Rund 800 Ghanaerinnen und Ghanaer, die in Südafrika leben, haben sich bisher für das Rückführungsprogramm ihrer Regierung entschieden. Grund ist die Sorge um die Sicherheit angesichts anhaltender Proteste gegen illegale Einwanderung in Teilen von Südafrika.

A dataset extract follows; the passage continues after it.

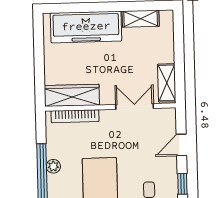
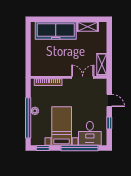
wardrobe: (72, 95) -> (47, 70), removed
door: (181, 145) -> (109, 100), swing flipped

Seit April organisiert die Bürgerbewegung „March and March“ Demonstrationen gegen Migranten ohne Aufenthaltsgenehmigung in Großstädten wie Pretoria, Johannesburg und Durban, bei denen es immer wieder zu Gewalt gekommen ist, teilweise mit tödlichen Folgen. Auch in Nigeria wird über eine mögliche Rückführung von Staatsangehörigen diskutiert.
Sündenbock für wirtschaftliche Probleme
In den vergangenen Jahren gab es laut einem Bericht der Menschenrechtsorganisation Human Rights Watch in Südafrika immer wieder Wellen der Gewalt gegen im Land lebende afrikanische und asiatische Ausländer. Demnach gehen die sich verschlechternden sozioökonomischen Bedingungen des Landes, darunter eine Arbeitslosenquote von über 43 Prozent, mit dem Aufkommen von Anti-Einwanderungs-Aktivismus einher. Ausländische Staatsangehörige werden dabei zum Sündenbock für die wirtschaftlichen Probleme Südafrikas, die schlechte Versorgung mit öffentlichen Dienstleistungen und die hohen Kriminalitätsraten gemacht, auch wenn Studien solche Behauptungen widerlegen.